──────── SELECTED EXCERPT

Do you see any notable inversion?

**Task:** Find and plot the total number of contributions per year

**Task:** Find and plot the same just with grid.id attached (i.e., with an organisation explicitly attached)

**Task:** Find and plot the same just without grid.id attached

For clarity, these can go in the same plot.

In [None]:
fig, ax = plt.subplots()

df.groupby(['year'])['paper_doi'].count().reset_index().plot.line(x='year', y='paper_doi', ax=ax, label='total')
df[df['org_gridId'].notna()].groupby(['year'])['paper_doi'].count().reset_index().plot.line(x='year', y='paper_doi', ax=ax, label='w/ grid.id')
df[df['org_gridId'].isna()].groupby(['year'])['paper_doi'].count().reset_index().plot.line(x='year', y='paper_doi', ax=ax, label='w/o grid.id')

In plotly, to have an interactive plot, it would be like this.

In [None]:
contributions = df.groupby(['year'])['paper_doi'].count()
contributions_with_gridId = df[df['org_gridId'].notna()].groupby(['year'])['paper_doi'].count()
contributions_without_gridId = df[df['org_gridId'].isna()].groupby(['year'])['paper_doi'].count()

trace1 = go.Scatter(x=contributions.index,
                    y=contributions.values,
                    name='contributions',
                    marker=dict(symbol='circle', size=8),
                    mode='lines+markers')
                    
trace2 = go.Scatter(x=contributions_with_gridId.index,
                    y=contributions_with_gridId.values,
                    name='contributions (w/ gridID)',
                    marker=dict(symbol='cross', size=8),
                    mode='lines+markers')

trace3 = go.Scatter(x=contributions_without_gridId.index,
                    y=contributions_without_gridId.values,
                    name='contributions (w/o gridID)',
                    marker=dict(symbol='triangle-up', size=8),
                    mode='lines+markers')
                    
layout = go.Layout(title='Trends of contributions',
                   legend=dict(orientation='h'))

fig = go.Figure(data=[trace1, trace2, trace3], layout=layout)
plotly.offline.iplot(fig)

────────────────

• _EXERCISE BRIEF_: Copy the plotting excerpt from "Do you see any" up to and including "the same plot.", and swap each occurrence of "attached" for "linked".

──────── INFORMATION PROVIDED

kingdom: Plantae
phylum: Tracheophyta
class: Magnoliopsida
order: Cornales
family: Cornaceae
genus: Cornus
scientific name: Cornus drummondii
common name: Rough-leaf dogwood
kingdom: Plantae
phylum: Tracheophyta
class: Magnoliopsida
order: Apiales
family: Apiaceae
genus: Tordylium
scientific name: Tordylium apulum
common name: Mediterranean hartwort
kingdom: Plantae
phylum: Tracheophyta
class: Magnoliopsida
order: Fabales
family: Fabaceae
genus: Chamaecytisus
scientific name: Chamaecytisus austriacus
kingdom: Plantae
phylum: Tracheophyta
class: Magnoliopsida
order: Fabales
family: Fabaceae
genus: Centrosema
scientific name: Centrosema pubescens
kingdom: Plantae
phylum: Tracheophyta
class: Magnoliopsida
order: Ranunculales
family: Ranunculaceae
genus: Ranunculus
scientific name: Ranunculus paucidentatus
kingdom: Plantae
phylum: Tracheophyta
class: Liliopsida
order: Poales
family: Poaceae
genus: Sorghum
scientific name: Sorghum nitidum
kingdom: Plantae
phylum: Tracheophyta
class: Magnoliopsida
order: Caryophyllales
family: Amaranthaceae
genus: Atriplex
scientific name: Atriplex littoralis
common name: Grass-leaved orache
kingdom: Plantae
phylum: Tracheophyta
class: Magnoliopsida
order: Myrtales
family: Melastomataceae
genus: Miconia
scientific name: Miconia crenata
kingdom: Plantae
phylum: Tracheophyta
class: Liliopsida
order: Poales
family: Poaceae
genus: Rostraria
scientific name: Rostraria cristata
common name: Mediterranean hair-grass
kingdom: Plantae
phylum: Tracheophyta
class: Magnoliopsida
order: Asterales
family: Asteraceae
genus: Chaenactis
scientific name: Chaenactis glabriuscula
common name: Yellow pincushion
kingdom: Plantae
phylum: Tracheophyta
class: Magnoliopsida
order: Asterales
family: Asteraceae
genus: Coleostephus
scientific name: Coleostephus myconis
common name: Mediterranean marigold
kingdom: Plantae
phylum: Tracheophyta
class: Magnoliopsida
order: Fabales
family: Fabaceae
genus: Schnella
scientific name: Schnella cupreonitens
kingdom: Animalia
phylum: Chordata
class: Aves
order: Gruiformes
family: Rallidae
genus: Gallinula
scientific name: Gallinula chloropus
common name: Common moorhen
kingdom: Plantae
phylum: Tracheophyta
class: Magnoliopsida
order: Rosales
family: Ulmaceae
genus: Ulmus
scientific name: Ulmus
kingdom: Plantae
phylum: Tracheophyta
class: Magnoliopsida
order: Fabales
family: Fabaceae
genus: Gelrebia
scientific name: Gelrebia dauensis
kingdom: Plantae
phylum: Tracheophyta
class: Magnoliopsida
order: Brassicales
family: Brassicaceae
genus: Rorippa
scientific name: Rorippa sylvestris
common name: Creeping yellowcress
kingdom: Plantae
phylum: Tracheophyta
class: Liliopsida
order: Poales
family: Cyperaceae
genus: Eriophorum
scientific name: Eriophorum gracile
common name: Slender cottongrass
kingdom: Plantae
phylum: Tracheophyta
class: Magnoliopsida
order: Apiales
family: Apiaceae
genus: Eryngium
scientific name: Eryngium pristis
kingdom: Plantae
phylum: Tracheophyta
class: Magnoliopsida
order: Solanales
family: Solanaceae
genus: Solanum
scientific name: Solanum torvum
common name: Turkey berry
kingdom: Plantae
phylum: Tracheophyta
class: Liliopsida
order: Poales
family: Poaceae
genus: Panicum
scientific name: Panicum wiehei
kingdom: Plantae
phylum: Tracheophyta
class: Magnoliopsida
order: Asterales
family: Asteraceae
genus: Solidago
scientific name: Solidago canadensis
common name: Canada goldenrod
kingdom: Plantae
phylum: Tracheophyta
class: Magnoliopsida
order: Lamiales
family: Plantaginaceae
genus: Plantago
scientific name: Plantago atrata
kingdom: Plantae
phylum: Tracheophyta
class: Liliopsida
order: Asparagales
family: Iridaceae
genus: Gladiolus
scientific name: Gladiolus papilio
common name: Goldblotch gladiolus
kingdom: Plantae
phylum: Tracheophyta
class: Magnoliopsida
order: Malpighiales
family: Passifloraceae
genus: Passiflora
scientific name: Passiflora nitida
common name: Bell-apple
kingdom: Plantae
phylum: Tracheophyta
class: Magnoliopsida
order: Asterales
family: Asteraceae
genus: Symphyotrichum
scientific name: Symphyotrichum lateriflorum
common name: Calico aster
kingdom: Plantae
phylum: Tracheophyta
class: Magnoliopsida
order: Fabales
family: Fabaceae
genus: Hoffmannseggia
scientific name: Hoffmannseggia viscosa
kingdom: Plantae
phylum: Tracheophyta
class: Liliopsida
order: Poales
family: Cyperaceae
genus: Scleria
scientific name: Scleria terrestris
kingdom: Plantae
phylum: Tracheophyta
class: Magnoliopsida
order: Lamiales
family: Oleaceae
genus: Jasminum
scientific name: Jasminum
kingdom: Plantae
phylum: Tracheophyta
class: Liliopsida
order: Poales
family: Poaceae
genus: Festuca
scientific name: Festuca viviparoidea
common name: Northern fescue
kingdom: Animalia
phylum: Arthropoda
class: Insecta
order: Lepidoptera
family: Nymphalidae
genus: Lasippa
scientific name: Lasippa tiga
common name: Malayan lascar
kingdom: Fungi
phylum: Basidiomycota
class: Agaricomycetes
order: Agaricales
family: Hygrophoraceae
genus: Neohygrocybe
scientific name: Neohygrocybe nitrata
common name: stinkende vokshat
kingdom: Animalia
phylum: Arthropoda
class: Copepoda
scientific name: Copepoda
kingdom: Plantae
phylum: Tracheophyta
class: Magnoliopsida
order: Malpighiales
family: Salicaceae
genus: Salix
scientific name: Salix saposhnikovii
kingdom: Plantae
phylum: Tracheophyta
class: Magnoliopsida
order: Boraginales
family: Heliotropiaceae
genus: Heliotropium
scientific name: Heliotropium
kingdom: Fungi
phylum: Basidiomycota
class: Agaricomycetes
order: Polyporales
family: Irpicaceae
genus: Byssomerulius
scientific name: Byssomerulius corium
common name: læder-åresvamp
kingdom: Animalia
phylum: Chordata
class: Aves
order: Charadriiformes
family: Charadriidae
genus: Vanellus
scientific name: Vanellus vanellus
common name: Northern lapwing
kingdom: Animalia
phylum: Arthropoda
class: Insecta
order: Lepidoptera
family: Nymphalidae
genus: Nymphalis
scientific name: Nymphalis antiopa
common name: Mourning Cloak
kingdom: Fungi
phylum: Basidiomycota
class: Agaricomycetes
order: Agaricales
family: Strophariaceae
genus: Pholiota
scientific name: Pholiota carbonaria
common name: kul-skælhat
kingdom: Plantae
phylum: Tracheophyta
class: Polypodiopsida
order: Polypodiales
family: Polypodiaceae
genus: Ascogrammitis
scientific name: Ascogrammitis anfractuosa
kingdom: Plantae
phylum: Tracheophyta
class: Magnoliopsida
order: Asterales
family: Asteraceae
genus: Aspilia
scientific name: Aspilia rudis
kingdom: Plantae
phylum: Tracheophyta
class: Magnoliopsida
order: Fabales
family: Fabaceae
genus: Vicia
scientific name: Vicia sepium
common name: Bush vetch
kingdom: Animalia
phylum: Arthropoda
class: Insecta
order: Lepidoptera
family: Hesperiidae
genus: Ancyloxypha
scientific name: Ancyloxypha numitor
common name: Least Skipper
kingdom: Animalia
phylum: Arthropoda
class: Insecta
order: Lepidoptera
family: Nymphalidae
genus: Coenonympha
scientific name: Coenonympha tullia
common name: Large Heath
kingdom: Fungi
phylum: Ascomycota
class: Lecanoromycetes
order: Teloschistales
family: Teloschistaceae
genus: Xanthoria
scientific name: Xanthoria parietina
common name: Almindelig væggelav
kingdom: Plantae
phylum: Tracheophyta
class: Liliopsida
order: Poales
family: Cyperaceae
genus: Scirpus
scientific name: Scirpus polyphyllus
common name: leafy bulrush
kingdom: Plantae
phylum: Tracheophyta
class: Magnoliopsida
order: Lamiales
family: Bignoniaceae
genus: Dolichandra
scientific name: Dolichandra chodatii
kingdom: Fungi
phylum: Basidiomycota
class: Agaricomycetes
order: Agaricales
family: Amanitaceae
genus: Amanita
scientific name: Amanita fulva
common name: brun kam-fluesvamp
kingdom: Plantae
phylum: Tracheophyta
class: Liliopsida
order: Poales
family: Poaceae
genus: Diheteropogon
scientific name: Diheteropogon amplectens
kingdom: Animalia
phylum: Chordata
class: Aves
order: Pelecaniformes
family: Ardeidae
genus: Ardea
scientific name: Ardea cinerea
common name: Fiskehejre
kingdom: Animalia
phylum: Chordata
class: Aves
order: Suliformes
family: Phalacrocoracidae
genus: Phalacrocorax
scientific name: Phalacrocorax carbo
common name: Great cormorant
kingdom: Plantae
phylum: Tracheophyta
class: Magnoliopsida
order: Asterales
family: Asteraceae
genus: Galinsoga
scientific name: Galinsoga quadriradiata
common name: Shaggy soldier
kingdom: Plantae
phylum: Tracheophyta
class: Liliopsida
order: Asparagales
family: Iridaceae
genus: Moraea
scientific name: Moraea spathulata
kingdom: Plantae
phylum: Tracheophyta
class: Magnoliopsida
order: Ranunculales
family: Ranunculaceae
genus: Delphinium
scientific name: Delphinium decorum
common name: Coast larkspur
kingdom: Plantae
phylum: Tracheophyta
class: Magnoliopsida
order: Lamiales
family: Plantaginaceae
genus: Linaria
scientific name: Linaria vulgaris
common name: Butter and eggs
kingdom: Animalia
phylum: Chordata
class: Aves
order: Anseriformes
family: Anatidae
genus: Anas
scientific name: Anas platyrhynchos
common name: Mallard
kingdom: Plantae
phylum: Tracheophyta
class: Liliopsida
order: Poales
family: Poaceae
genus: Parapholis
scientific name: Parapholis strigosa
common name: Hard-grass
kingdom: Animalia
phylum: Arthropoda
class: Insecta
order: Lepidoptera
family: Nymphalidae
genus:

────────────────

• _EXERCISE RESPONSE_:
Do you see any notable inversion?

**Task:** Find and plot the total number of contributions per year

**Task:** Find and plot the same just with grid.id linked (i.e., with an organisation explicitly linked)

**Task:** Find and plot the same just without grid.id linked

For clarity, these can go in the same plot.